L’attuazione del meccanismo di condizionalità sullo stato di diritto – che ha tenuto sulle spine per mesi le trattative tra Parlamento e Consiglio sul bilancio pluriennale – è in alto mare: in linea di principio è ufficialmente in vigore dal primo gennaio (insieme al quadro finanziario pluriennale 2021-2027) ma nella realtà dei fatti non lo è davvero perché mancano le indicazioni, le linee guida su come realizzarlo e farlo funzionare. “Siamo ancora nel mezzo di un processo di consultazione con il Parlamento europeo e gli Stati membri per finalizzare le linee guida su come applicare il meccanismo”, ha ammesso un portavoce della Commissione europea durante il briefing con la stampa lo scorso 17 agosto, non volendo (se anche sollecitato) spingersi nel rivelare se ci siano attualmente dei casi sotto la lente di Bruxelles, ad esempio Ungheria o Polonia. La consultazione – a detta del Berlaymont – è cominciata a giugno e “dura 10 settimane e dovrebbe concludersi all’inizio di settembre”. I tempi non sono certi, come non sono certe le modalità con cui potrebbe essere organizzato. Bruxelles è in attesa di feedback – spiega – “che prenderemo in considerazione e finalizzeremo le linee guida in quella luce. Prevedibilmente, entro i primi giorni dell’autunno”, ha aggiunto.
La Commissione Europea dice di essere in contatto con le altre due istituzioni per mettere a punto il meccanismo, ma il Parlamento ha chiarito a più riprese nel corso dei mesi scorsi che non è disposto a giustificare ulteriori ritardi. Lo scorso 23 giugno il presidente dell’Europarlamento, David Sassoli, ha scritto una lettera molto dura alla presidente Ursula von der Leyen per richiamarla ai suoi doveri di ‘garante dei Trattati’ appellandosi all’articolo 265 del Trattato sul funzionamento dell’Unione Europea e di fatto compiendo un primo passo formale verso una causa contro la Commissione europea alla Corte di Giustizia se non verrà applicato il meccanismo dello stato di diritto alle sovvenzioni dell’UE. Con lettera del presidente del Parlamento Sassoli, la Commissione europea è stata invitata ad applicare immediatamente questo meccanismo, con un tempo di due mesi (ex art. 265) per rispondere alla richiesta del Parlamento.
Oggi (23 agosto) l’eurodeputata di Renew Europe, Sophie in ‘t Veld, ricorda in un tweet che domani è la “deadline” ufficiale per l’applicazione del regolamento. Lo step successivo “è portare la questione sul tavolo della Corte di Giustizia per inadempienza da parte della Commissione”, ma ancora non è chiaro se il Parlamento andrà fino in fondo.
https://twitter.com/SophieintVeld/status/1429792178222600201?s=20
Il meccanismo di condizionalità è parte centrale del pacchetto di ripresa dalla crisi post-coronavirus ed è stato introdotto con l’obiettivo di sospendere o ridurre i finanziamenti dell’UE agli Stati membri con particolare attenzione alle irregolarità finanziarie.
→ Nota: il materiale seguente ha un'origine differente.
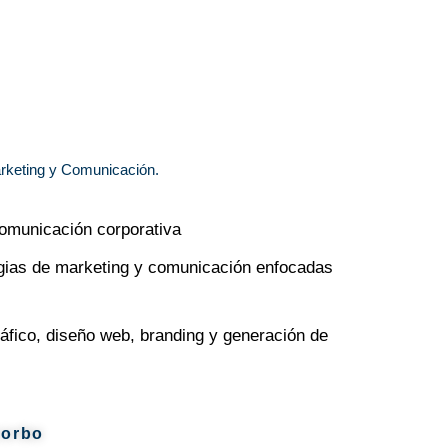
arketing y Comunicación.
omunicación corporativa
egias de marketing y comunicación enfocadas
ráfico, diseño web, branding y generación de
corbo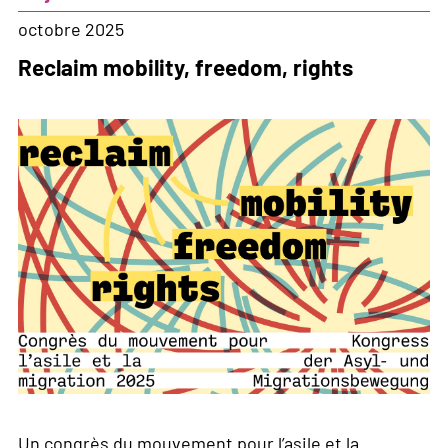
un
prétexte
octobre 2025
à
Reclaim mobility, freedom, rights
l'exclusion
Un congrès du mouvement pour l’asile et la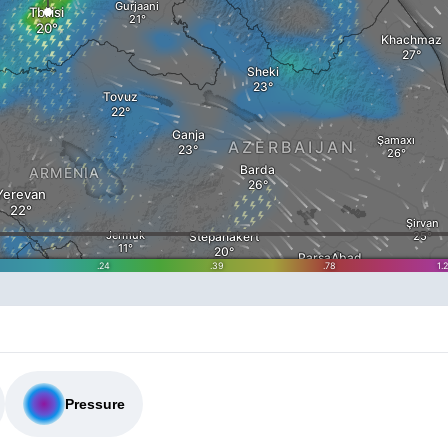
Pressure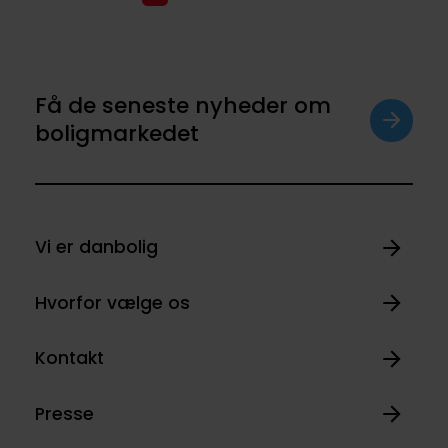
Få de seneste nyheder om
boligmarkedet
Vi er danbolig
Hvorfor vælge os
Kontakt
Presse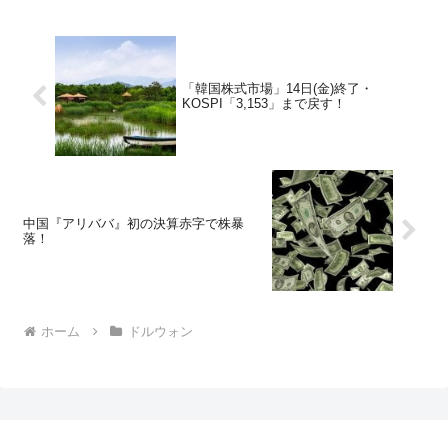
「韓国株式市場」14日(金)終了・
KOSPI「3,153」まで戻す！
中国『アリババ』初の決算赤字で株暴
落！
ホーム
ドルウォン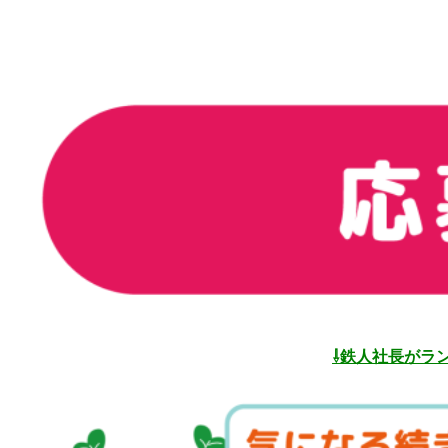
⇩鉄人社長がラ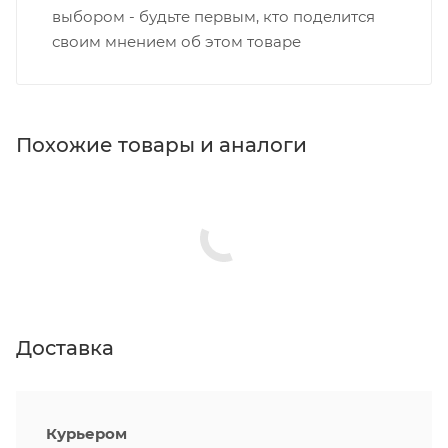
выбором - будьте первым, кто поделится
своим мнением об этом товаре
Похожие товары и аналоги
Доставка
Курьером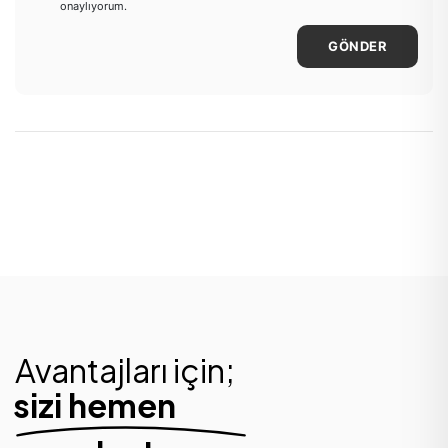
onaylıyorum.
GÖNDER
Avantajları için;
sizi hemen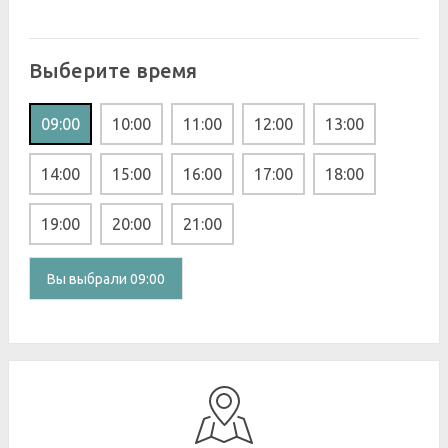
Выберите время
09:00
10:00
11:00
12:00
13:00
14:00
15:00
16:00
17:00
18:00
19:00
20:00
21:00
Вы выбрали 09:00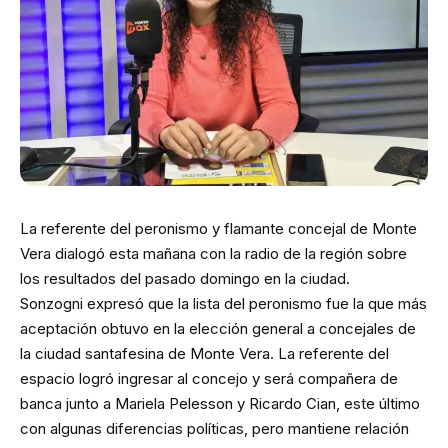
La referente del peronismo y flamante concejal de Monte
Vera dialogó esta mañana con la radio de la región sobre
los resultados del pasado domingo en la ciudad.
Sonzogni expresó que la lista del peronismo fue la que más
aceptación obtuvo en la elección general a concejales de
la ciudad santafesina de Monte Vera. La referente del
espacio logró ingresar al concejo y será compañera de
banca junto a Mariela Pelesson y Ricardo Cian, este último
con algunas diferencias políticas, pero mantiene relación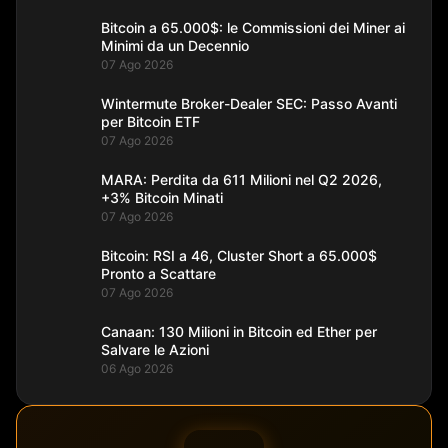
Bitcoin a 65.000$: le Commissioni dei Miner ai
Minimi da un Decennio
07 Ago 2026
Wintermute Broker-Dealer SEC: Passo Avanti
per Bitcoin ETF
07 Ago 2026
MARA: Perdita da 611 Milioni nel Q2 2026,
+3% Bitcoin Minati
07 Ago 2026
Bitcoin: RSI a 46, Cluster Short a 65.000$
Pronto a Scattare
07 Ago 2026
Canaan: 130 Milioni in Bitcoin ed Ether per
Salvare le Azioni
06 Ago 2026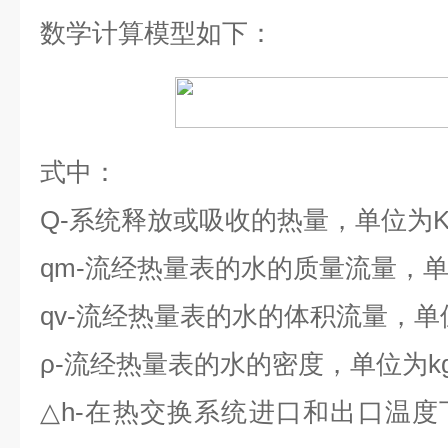
数学计算模型如下：
式中：
Q-
系统释放或吸收的热量，单位为
qm-
流经热量表的水的质量流量，
qv-
流经热量表的水的体积流量，单
ρ-
流经热量表的水的密度，单位为
k
△h-
在热交换系统进口和出口温度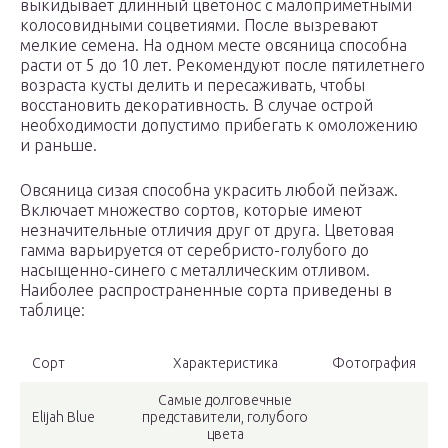
выкидывает длинный цветонос с малоприметными
колосовидными соцветиями. После вызревают
мелкие семена. На одном месте овсяница способна
расти от 5 до 10 лет. Рекомендуют после пятилетнего
возраста кусты делить и пересаживать, чтобы
восстановить декоративность. В случае острой
необходимости допустимо прибегать к омоложению
и раньше.
Овсяница сизая способна украсить любой пейзаж.
Включает множество сортов, которые имеют
незначительные отличия друг от друга. Цветовая
гамма варьируется от серебристо-голубого до
насыщенно-синего с металлическим отливом.
Наиболее распространенные сорта приведены в
таблице:
Сорт
Характеристика
Фотография
Самые долговечные
Elijah Blue
представители, голубого
цвета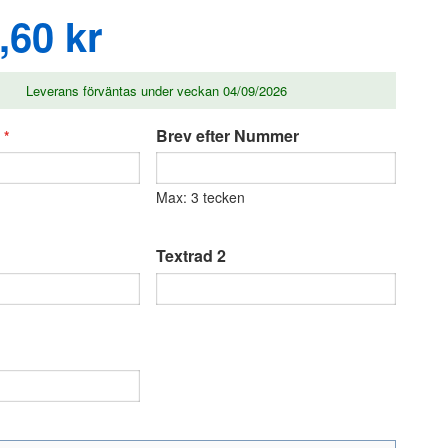
,60 kr
Leverans förväntas under veckan 04/09/2026
Brev efter Nummer
Max: 3 tecken
Textrad 2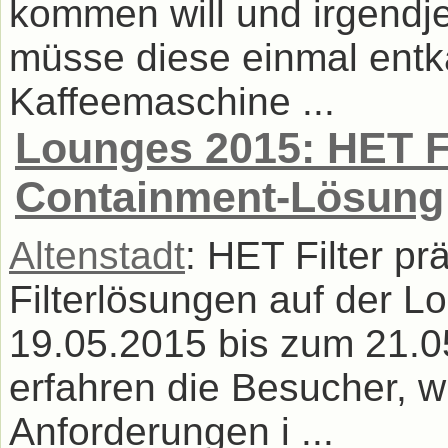
kommen will und irgend
müsse diese einmal entk
Kaffeemaschine ...
Lounges 2015: HET Fi
Containment-Lösung
Altenstadt
: HET Filter pr
Filterlösungen auf der L
19.05.2015 bis zum 21.05
erfahren die Besucher, wi
Anforderungen i ...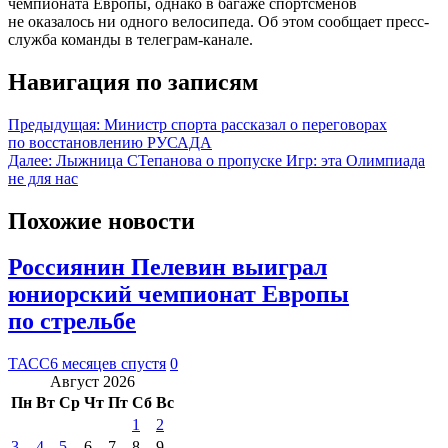
чемпионата Европы, однако в багаже спортсменов
не оказалось ни одного велосипеда. Об этом сообщает пресс-
служба команды в телеграм-канале.
Навигация по записям
Предыдущая:
Министр спорта рассказал о переговорах
по восстановлению РУСАДА
Далее:
Лыжница СТепанова о пропуске Игр: эта Олимпиада
не для нас
Похожие новости
Россиянин Пелевин выиграл
юниорский чемпионат Европы
по стрельбе
ТАСС
6 месяцев спустя
0
Август 2026
Пн
Вт
Ср
Чт
Пт
Сб
Вс
1
2
3
4
5
6
7
8
9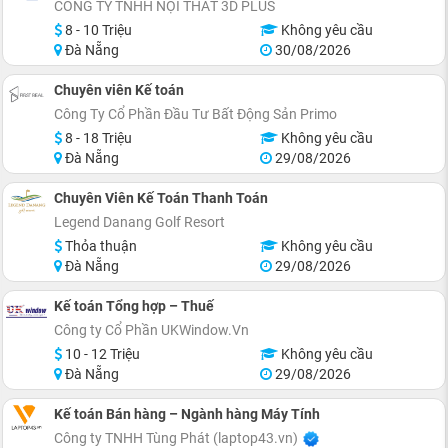
CÔNG TY TNHH NỘI THẤT 3D PLUS
8 - 10 Triệu
Không yêu cầu
Đà Nẵng
30/08/2026
Chuyên viên Kế toán
Công Ty Cổ Phần Đầu Tư Bất Động Sản Primo
8 - 18 Triệu
Không yêu cầu
Đà Nẵng
29/08/2026
Chuyên Viên Kế Toán Thanh Toán
Legend Danang Golf Resort
Thỏa thuận
Không yêu cầu
Đà Nẵng
29/08/2026
Kế toán Tổng hợp – Thuế
Công ty Cổ Phần UKWindow.Vn
10 - 12 Triệu
Không yêu cầu
Đà Nẵng
29/08/2026
Kế toán Bán hàng – Ngành hàng Máy Tính
Công ty TNHH Tùng Phát (laptop43.vn)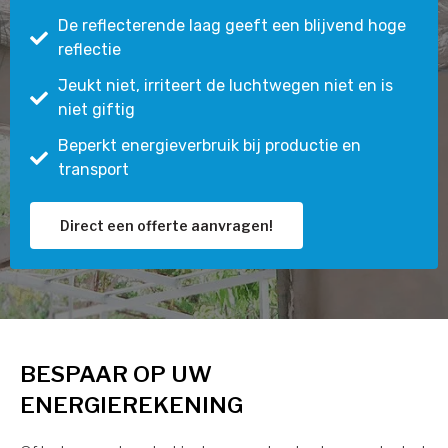
De reflecterende laag geeft een blijvend hoge
reflectie
Jeukt niet, irriteert de luchtwegen niet en is
niet giftig
Beperkt energieverbruik bij productie en
transport
Direct een offerte aanvragen!
BESPAAR OP UW
ENERGIEREKENING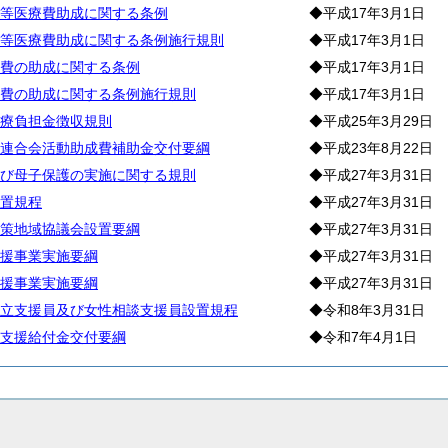
等医療費助成に関する条例
◆平成17年3月1日
等医療費助成に関する条例施行規則
◆平成17年3月1日
費の助成に関する条例
◆平成17年3月1日
費の助成に関する条例施行規則
◆平成17年3月1日
療負担金徴収規則
◆平成25年3月29日
連合会活動助成費補助金交付要綱
◆平成23年8月22日
び母子保護の実施に関する規則
◆平成27年3月31日
置規程
◆平成27年3月31日
策地域協議会設置要綱
◆平成27年3月31日
援事業実施要綱
◆平成27年3月31日
援事業実施要綱
◆平成27年3月31日
立支援員及び女性相談支援員設置規程
◆令和8年3月31日
支援給付金交付要綱
◆令和7年4月1日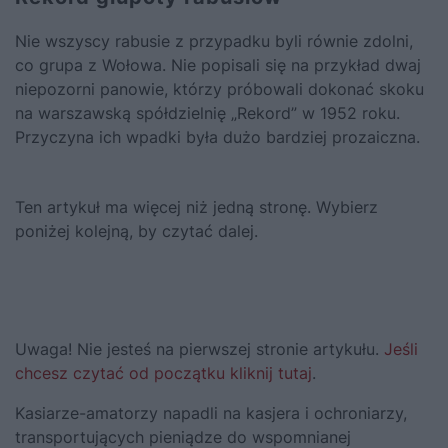
Nie wszyscy rabusie z przypadku byli równie zdolni,
co grupa z Wołowa. Nie popisali się na przykład dwaj
niepozorni panowie, którzy próbowali dokonać skoku
na warszawską spółdzielnię „Rekord” w 1952 roku.
Przyczyna ich wpadki była dużo bardziej prozaiczna.
Ten artykuł ma więcej niż jedną stronę. Wybierz
poniżej kolejną, by czytać dalej.
Uwaga! Nie jesteś na pierwszej stronie artykułu.
Jeśli
chcesz czytać od początku kliknij tutaj
.
Kasiarze-amatorzy napadli na kasjera i ochroniarzy,
transportujących pieniądze do wspomnianej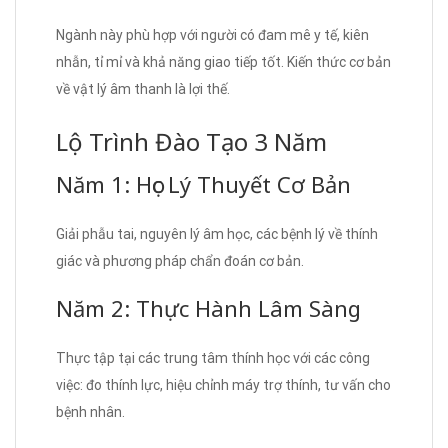
Ngành này phù hợp với người có đam mê y tế, kiên
nhẫn, tỉ mỉ và khả năng giao tiếp tốt. Kiến thức cơ bản
về vật lý âm thanh là lợi thế.
Lộ Trình Đào Tạo 3 Năm
Năm 1: Học Lý Thuyết Cơ Bản
Giải phẫu tai, nguyên lý âm học, các bệnh lý về thính
giác và phương pháp chẩn đoán cơ bản.
Năm 2: Thực Hành Lâm Sàng
Thực tập tại các trung tâm thính học với các công
việc: đo thính lực, hiệu chỉnh máy trợ thính, tư vấn cho
bệnh nhân.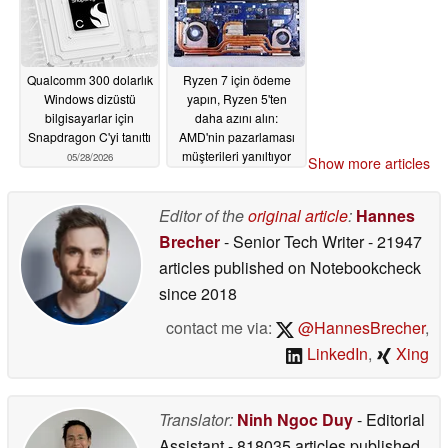
Qualcomm 300 dolarlık
Ryzen 7 için ödeme
Windows dizüstü
yapın, Ryzen 5'ten
bilgisayarlar için
daha azını alın:
Snapdragon C'yi tanıttı
AMD'nin pazarlaması
müşterileri yanıltıyor
05/28/2026
Show more articles
05/28/2026
Editor of the
original article
:
Hannes
Brecher
- Senior Tech Writer
- 21947
articles published on Notebookcheck
since 2018
contact me via:
@HannesBrecher
,
LinkedIn
,
Xing
Translator:
Ninh Ngoc Duy
- Editorial
Assistant
- 818035 articles published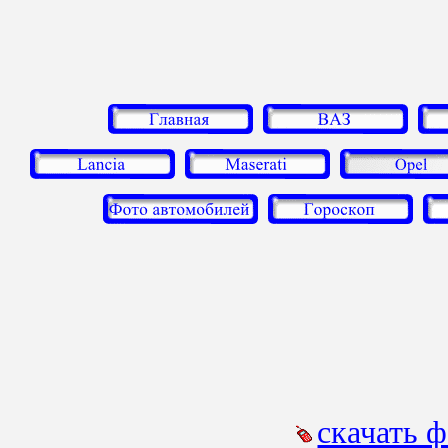
скачать 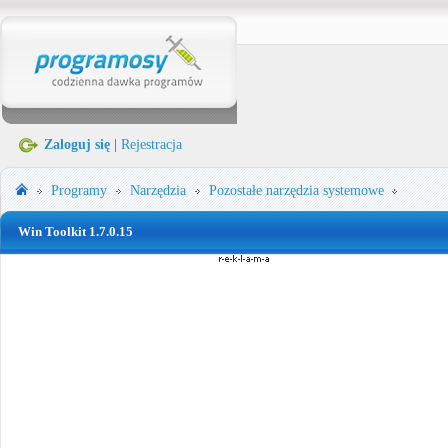
Zaloguj się
|
Rejestracja
Programy
Narzędzia
Pozostałe narzędzia systemowe
Win Toolkit 1.7.0.15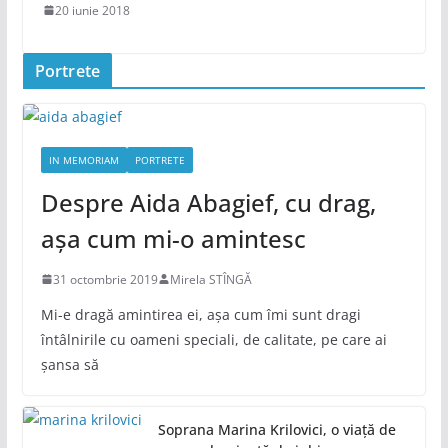
20 iunie 2018
Portrete
IN MEMORIAM
PORTRETE
Despre Aida Abagief, cu drag,
așa cum mi-o amintesc
31 octombrie 2019
Mirela STÎNGĂ
Mi-e dragă amintirea ei, așa cum îmi sunt dragi
întâlnirile cu oameni speciali, de calitate, pe care ai
șansa să
Soprana Marina Krilovici, o viață de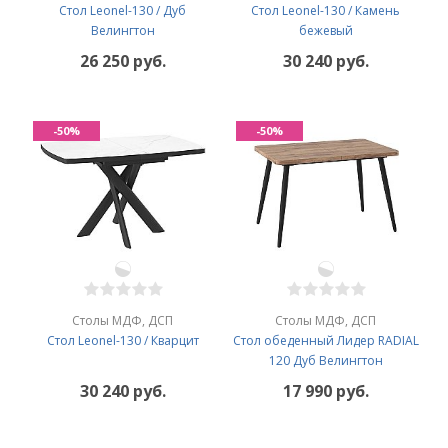
Стол Leonel-130 / Дуб
Стол Leonel-130 / Камень
Велингтон
бежевый
26 250 руб.
30 240 руб.
-50%
-50%
Столы МДФ, ДСП
Столы МДФ, ДСП
Стол Leonel-130 / Кварцит
Стол обеденный Лидер RADIAL
120 Дуб Велингтон
30 240 руб.
17 990 руб.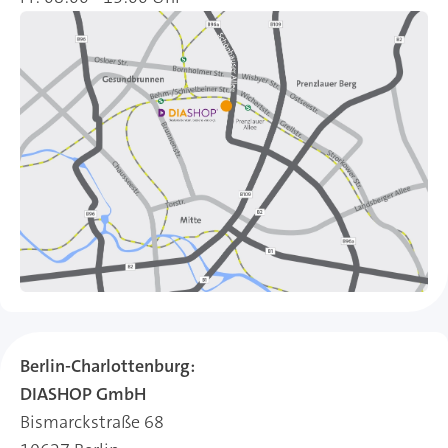
Berlin-Charlottenburg:
DIASHOP GmbH
Bismarckstraße 68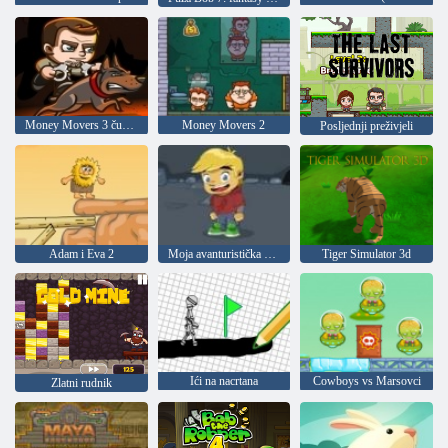
Money Movers 3 čuvarna dužnost
Money Movers 2
Posljednji preživjeli
Adam i Eva 2
Moja avanturistička knjiga 2
Tiger Simulator 3d
Ići na nacrtana
Cowboys vs Marsovci
Zlatni rudnik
Molto osteggiato da Paesi come Ungheria e Polonia – che per settimane l’anno scorso hanno tenuto in ostaggio tutto il bilancio pluriennale dell’UE – alla fine è passato con un compromesso secondo cui sarebbero stati necessari ulteriori chiarimenti giuridici da parte della Corte di giustizia europea (CGCE), che finora non sono ancora arrivati. Sulla carta, il regolamento che istituisce il meccanismo prevede che i pagamenti del bilancio dell’UE possano essere sospesi per i Paesi UE in cui sono state accertate violazioni dello Stato di diritto che compromettono la gestione dei fondi UE, purché Bruxelles monitori che a risentirne non siano i diretti beneficiari delle risorse, come cittadini e ong.